• Исходный текст:
Голубей гонять, синиц и чижей ловить, о погоде разговаривать, баклуши бить, балясы точить, и т. д., – все одно и то же значит: заниматься пустяками, ничего не делать, пожирая труды делателей. Если же и приспособиться к какому-нибудь занятию, то все равно из него выйдет либо «семипудовый пшик», либо, «дыра в горсти». Однако, два первые бездельные занятия оба таковы, что, по некоторым причинам, останавливают на себе внимание и вынуждают призвать на помощь память и личные наблюдения, а на крайний случай – рассказы приятелей и товарищей.

СИНИЦ ЛОВИТЬ

В густых кустах, а еще того чаще – на опушках хвойных рощ, если только они, подобно сосновым, не растут быстро, как грибы, вьют себе гнезда эти пташки-синички – одни из самых маленьких в разнородном пернатом царстве. За это они и преследуются неотвязчиво в народных пословицах: говорят, если прапорщик не офицер, то и синица не птица, хотя в самом деле: «невеличка-синичка, да та же птичка». Невелик человек чином, званием или заслугами, да кстати и ростом невысок, но сметлив и способен к большим делам, может и за себя постоять, от нападок отбиться и нагрубить, и при случае больно уязвить: это благодаря тому, что у него, как у синицы, «ноготок востер». Эта же птица собиралась когда-то зажигать море в посмеяние и поучение тем, которые, при своем нравственном ничтожестве или физическом бессилии, хвастливы на дела чрезвычайные. На тонких и слабых синичьих ногах они собираются лезть на крутые горы и брать крепкие города.

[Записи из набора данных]

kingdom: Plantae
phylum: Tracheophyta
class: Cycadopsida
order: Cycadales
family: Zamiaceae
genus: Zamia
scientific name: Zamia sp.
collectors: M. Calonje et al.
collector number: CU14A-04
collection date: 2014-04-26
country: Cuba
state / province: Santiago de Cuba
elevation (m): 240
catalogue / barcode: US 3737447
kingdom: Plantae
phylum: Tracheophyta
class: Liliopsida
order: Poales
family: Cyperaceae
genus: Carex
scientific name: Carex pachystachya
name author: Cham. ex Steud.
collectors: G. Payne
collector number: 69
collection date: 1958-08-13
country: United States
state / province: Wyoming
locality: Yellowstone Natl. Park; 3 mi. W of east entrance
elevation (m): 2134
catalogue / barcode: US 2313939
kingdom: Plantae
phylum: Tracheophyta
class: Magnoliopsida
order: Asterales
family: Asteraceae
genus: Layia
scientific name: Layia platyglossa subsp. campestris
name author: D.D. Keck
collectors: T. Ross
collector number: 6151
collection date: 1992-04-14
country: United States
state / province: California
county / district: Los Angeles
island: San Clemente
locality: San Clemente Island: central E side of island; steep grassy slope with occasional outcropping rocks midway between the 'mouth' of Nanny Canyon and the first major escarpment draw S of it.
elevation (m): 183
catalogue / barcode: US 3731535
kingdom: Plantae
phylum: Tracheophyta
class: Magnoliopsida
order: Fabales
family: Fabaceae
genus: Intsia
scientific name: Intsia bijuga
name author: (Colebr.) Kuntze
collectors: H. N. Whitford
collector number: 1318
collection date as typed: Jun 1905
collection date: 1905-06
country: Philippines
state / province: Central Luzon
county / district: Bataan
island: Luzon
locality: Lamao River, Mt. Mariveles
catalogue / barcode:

• Задания:
**a)** Почему, согласно отрывку о синицах, эту птицу неотвязчиво преследуют в народных пословицах? Ответьте одним–тремя предложениями.
**b)** Перескажите отрывок о синицах в двух предложениях.
**c)** Пожалуйста, перепишите отрывок о синицах, всё от «Голубей гонять, синиц» и до «приятелей и товарищей.», заменив «пустяками» на «безделицами».
Строки здесь никакой роли не играют.

• Ответы к заданиям:
**a)** Синицу преследуют в пословицах за то, что она одна из самых маленьких птиц в разнородном пернатом царстве.

**b)** Гонять голубей, ловить синиц, бить баклуши и точить балясы значит заниматься пустяками и ничего не делать, однако два первых занятия всё же привлекают к себе внимание. Синица — одна из самых маленьких птиц, которая вьёт гнёзда в густых кустах и на опушках хвойных рощ и за свой малый рост высмеивается в пословицах.

**c)**
Голубей гонять, синиц и чижей ловить, о погоде разговаривать, баклуши бить, балясы точить, и т. д., – все одно и то же значит: заниматься безделицами, ничего не делать, пожирая труды делателей. Если же и приспособиться к какому-нибудь занятию, то все равно из него выйдет либо «семипудовый пшик», либо, «дыра в горсти». Однако, два первые бездельные занятия оба таковы, что, по некоторым причинам, останавливают на себе внимание и вынуждают призвать на помощь память и личные наблюдения, а на крайний случай – рассказы приятелей и товарищей.